Eine andere Ausführungsform einer Rückholeinrichtung ist eine Schraubenfeder 143, die mit einem Ende an der Fahrpedalunterseite 128 und dem anderen Ende auf dem Grundplattenelement 113 liegt. Die kann entsprechend geführt werden.

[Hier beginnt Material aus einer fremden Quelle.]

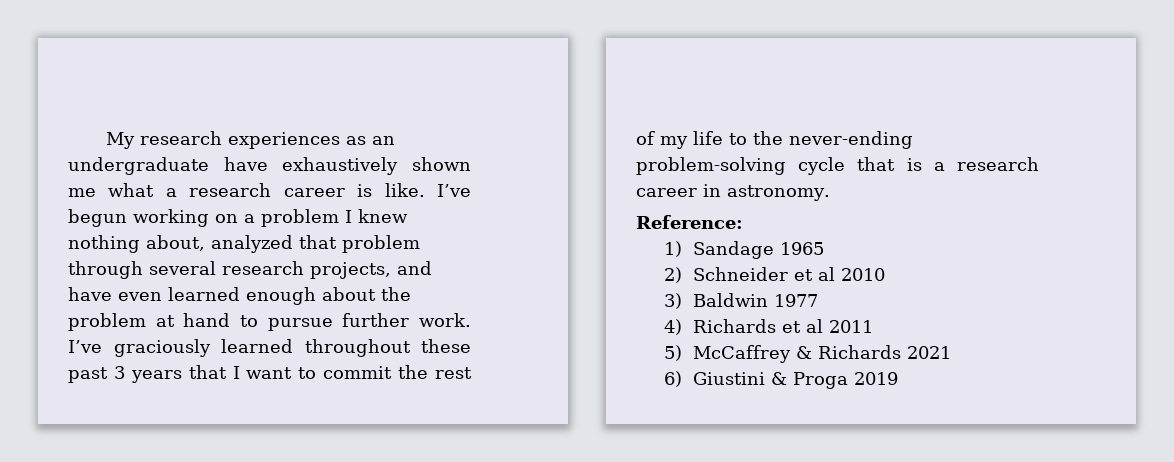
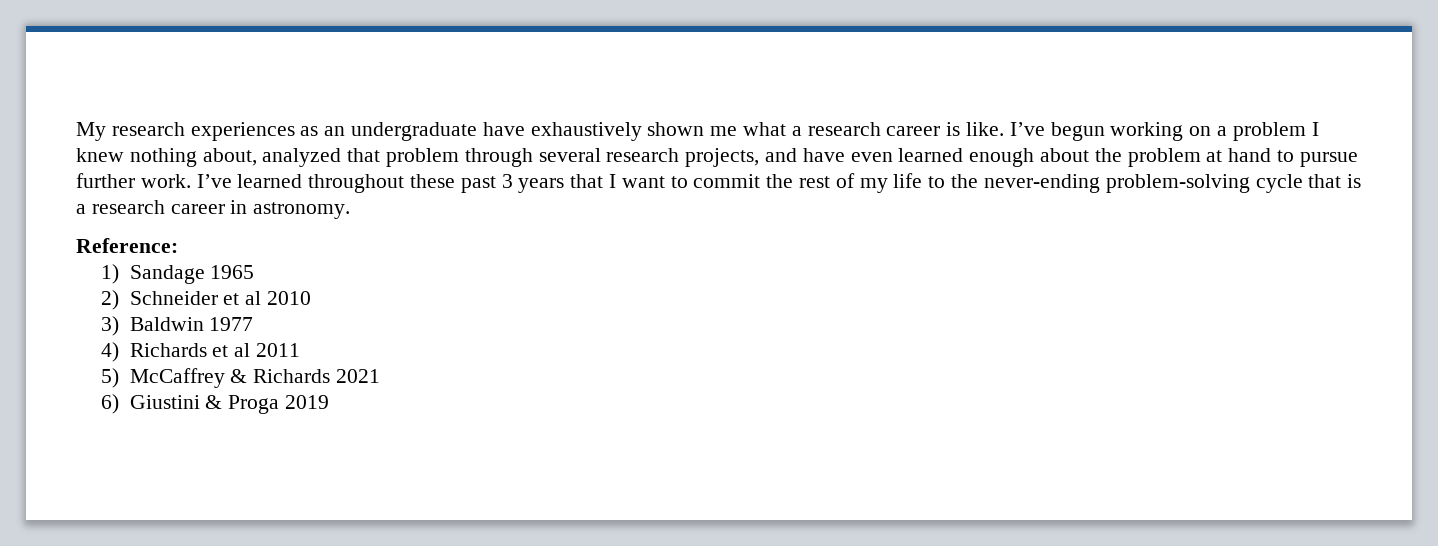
[113,339,211,357] graciously -> (232, 181) none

Grundsätzlich sind bei einem Fahrpedalmodul wenigstens zwei Rückholeinrichtungen erforderlich. Deshalb können die Federn 141, 142, 143 paarig oder gemischt eingebaut werden.


Anspruch[de]
  1. Fahrpedal für Fahrzeuge, insbesondere Personenkraftwagen mit

    – einem Fahrpedalmodul (101), bei dem ein Fahrpedalelement (112) und ein Grundplattenelement (113) in wenigstens einem Drehpunkt (111) relativ zueinander bewegbar sein kann, und

    – wenigstens einer Rückholeinrichtung, mit der das Fahrpedalelement (112) wenigstens in seine Nichtbetätigungsstellung (112.1) rückholbar ist,

    dadurch gekennzeichnet,

    – dass die Rückholeinheit als Magnetfeder ausgebildet ist, bei der sich jeweils ein Dauermagnetelement (116, 117) gleichgepolt im Fahrpedal- und dem Grundplattenelement (112, 113) gegenüber liegen.
  2. Vorrichtung nach Anspruch 1, dadurch gekennzeichnet, dass das eine in das Fahrpedalelement (112) eingeformte Dauermagnetelement (117) mit seinem Nordpol (N) dem Nordpol (N) des in das Grundplattenelement (113) eingeformten Dauermagnetelements (118) gegenüberliegend angeordnet ist.
  3. Vorrichtung nach Anspruch 1, dadurch gekennzeichnet, dass das eine in das Fahrpedalelement (112) eingeformte Dauermagnetelement (117) mit seinem Südpol (S) dem Südpol (S) des in das Grundplattenelement (113) eingeformten Dauermagnetelements (118) gegenüberliegend angeordnet ist.
  4. Fahrpedal für Fahrzeuge, insbesondere Personenkraftwagen mit

    – einem Fahrpedalmodul (101), bei dem ein Fahrpedalelement (112) und ein Grundplattenelement (113) in wenigstens einem Drehpunkt (111) relativ zueinander bewegbar sein kann, und

    – wenigstens einer Rückholeinrichtung, mit der das Fahrpedalelement (112) wenigstens in seine Nichtbetätigungsstellung (112.1) rückholbar ist, dadurch gekennzeichnet,

    – dass bei einer Schraubenfeder (143) als Rückholeinrichtung das eine Ende am Fahrpedalelement (112) und das andere Ende am Grundplattenelement (113) angeordnet ist.
  5. Fahrpedal für Fahrzeuge, insbesondere Personenkraftwagen mit

    – einem Fahrpedalmodul (101), bei dem ein Fahrpedalelement (112) und ein Grundplattenelement (113) in wenigstens einem Drehpunkt (111) relativ zueinander bewegbar sein kann, und

    – wenigstens einer Rückholeinrichtung, mit der das Fahrpedalelement (112) wenigstens in seine Nichtbetätigungsstellung (112.1) rückholbar ist, dadurch gekennzeichnet,

    – dass bei einem Federgelenkelement (142) als Rückholeinrichtung das eine Ende am Fahrpedalelement (112) und das andere Ende am Grundplattenelement (113) angeordnet ist.
  6. Vorrichtung nach Anspruch 5, dadurch gekennzeichnet, dass durch den Federbogen des Federgelenkelements (142) der Drehpunkt des Fahrpedalmoduls (101) ausgebildet ist.
  7. Vorrichtung nach einem der vorhergehenden Ansprüche, dadurch gekennzeichnet, dass die Rückholeinheit als Magnetfeder (116, 117), Federgelenkelement (142), Schraubenfeder (143), Blattfeder, Spiralfeder oder dgl. zweifach zwischen Fahrpedal- und Grundplattenelement (112, 113) angeordnet ist.